Stored items:
************

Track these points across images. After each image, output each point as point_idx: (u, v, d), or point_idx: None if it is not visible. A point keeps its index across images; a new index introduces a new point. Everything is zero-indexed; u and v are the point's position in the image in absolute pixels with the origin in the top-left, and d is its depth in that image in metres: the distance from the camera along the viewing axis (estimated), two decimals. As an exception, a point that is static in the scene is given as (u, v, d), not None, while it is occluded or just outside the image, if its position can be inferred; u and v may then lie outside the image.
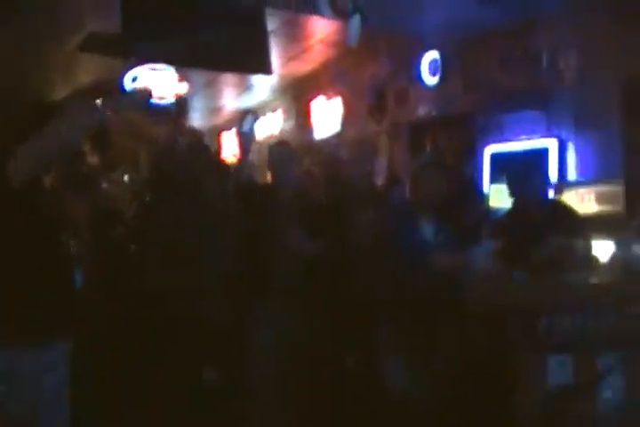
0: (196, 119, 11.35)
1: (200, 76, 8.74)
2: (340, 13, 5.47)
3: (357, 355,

************

What you return must match the records above exactly, minus any images.

Track these points across images. After each image, output each point as point_idx: (u, v, d), or point_idx: None if it is not visible. A point keeps its index across images; a new index introduces a new point. Everything is zero-indexed; u and v are the point's position in the image in absolute pixels with the origin in the top-left, and d is its depth in that image in metres: the distance from the camera along the viewing axis (estimated), two decimals. As an exception, a point that is static in the scene is given as (u, v, d), not None, while it is occluded or just outside the image, if its position can be inferred; u and v may then lie outside the image.
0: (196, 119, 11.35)
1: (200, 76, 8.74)
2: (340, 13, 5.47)
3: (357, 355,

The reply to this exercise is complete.